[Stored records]

START

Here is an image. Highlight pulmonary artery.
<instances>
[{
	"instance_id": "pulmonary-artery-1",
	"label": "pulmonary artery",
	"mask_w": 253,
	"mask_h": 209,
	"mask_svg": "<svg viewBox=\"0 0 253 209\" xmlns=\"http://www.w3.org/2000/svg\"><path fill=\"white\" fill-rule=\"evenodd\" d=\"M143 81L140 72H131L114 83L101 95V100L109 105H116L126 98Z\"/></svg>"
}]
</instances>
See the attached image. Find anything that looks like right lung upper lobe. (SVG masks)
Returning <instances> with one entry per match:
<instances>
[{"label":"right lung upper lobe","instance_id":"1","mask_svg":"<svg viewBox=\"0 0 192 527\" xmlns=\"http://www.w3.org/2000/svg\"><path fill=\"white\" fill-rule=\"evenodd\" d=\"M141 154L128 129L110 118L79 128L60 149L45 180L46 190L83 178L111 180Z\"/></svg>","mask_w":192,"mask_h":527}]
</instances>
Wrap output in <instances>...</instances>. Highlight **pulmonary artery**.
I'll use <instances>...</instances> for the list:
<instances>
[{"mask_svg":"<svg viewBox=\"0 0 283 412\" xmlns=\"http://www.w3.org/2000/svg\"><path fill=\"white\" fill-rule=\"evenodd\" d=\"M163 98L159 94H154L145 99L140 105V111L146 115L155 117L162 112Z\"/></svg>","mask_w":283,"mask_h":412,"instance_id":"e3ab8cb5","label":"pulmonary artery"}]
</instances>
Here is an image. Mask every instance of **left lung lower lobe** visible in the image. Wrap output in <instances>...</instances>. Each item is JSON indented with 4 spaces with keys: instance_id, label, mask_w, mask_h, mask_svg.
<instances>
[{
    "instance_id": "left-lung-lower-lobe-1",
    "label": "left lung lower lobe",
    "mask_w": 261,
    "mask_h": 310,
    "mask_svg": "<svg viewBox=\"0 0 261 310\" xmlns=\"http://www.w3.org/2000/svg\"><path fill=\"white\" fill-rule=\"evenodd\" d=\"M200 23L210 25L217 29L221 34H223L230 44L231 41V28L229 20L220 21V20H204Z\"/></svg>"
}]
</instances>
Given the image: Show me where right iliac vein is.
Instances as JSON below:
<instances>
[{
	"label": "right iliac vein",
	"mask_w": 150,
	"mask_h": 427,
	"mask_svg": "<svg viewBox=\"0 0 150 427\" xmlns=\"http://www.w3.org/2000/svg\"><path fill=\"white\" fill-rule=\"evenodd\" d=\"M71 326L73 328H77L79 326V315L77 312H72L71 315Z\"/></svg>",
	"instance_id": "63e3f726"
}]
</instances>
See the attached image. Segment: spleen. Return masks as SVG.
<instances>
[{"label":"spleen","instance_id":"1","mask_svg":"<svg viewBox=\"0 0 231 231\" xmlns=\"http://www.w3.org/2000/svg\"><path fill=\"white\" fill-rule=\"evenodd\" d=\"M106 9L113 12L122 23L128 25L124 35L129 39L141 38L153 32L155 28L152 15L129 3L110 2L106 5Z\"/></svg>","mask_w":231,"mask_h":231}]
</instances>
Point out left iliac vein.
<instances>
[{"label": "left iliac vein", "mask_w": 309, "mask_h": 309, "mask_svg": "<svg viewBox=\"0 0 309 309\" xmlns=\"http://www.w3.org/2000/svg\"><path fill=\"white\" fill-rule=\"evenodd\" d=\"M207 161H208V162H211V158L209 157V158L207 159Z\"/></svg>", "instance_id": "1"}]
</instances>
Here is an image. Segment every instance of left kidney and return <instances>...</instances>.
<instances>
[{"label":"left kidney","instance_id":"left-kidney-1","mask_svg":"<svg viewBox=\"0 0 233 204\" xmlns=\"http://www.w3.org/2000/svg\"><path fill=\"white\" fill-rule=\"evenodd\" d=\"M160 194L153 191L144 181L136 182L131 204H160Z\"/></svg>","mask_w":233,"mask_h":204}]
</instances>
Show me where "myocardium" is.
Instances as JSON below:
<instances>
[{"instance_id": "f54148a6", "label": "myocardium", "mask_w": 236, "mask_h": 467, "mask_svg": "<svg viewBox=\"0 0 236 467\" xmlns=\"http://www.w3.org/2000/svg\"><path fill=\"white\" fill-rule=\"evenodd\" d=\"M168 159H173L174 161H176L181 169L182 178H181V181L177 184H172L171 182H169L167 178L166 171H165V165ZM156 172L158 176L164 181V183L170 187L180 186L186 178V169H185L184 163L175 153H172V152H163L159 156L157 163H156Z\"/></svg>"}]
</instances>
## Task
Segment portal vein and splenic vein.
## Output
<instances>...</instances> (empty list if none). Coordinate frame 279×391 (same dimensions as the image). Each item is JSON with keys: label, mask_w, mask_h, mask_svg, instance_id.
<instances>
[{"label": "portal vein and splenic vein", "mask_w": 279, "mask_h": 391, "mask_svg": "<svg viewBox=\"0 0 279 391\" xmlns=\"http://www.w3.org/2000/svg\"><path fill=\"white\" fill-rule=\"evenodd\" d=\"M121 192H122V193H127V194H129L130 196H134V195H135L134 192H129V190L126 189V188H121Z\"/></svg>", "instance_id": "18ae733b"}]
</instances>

END

### [Aim of the exercise]
How many lines of the material above contain the string "Segment"? Reply with the number alone.

### [Solution to this problem]
3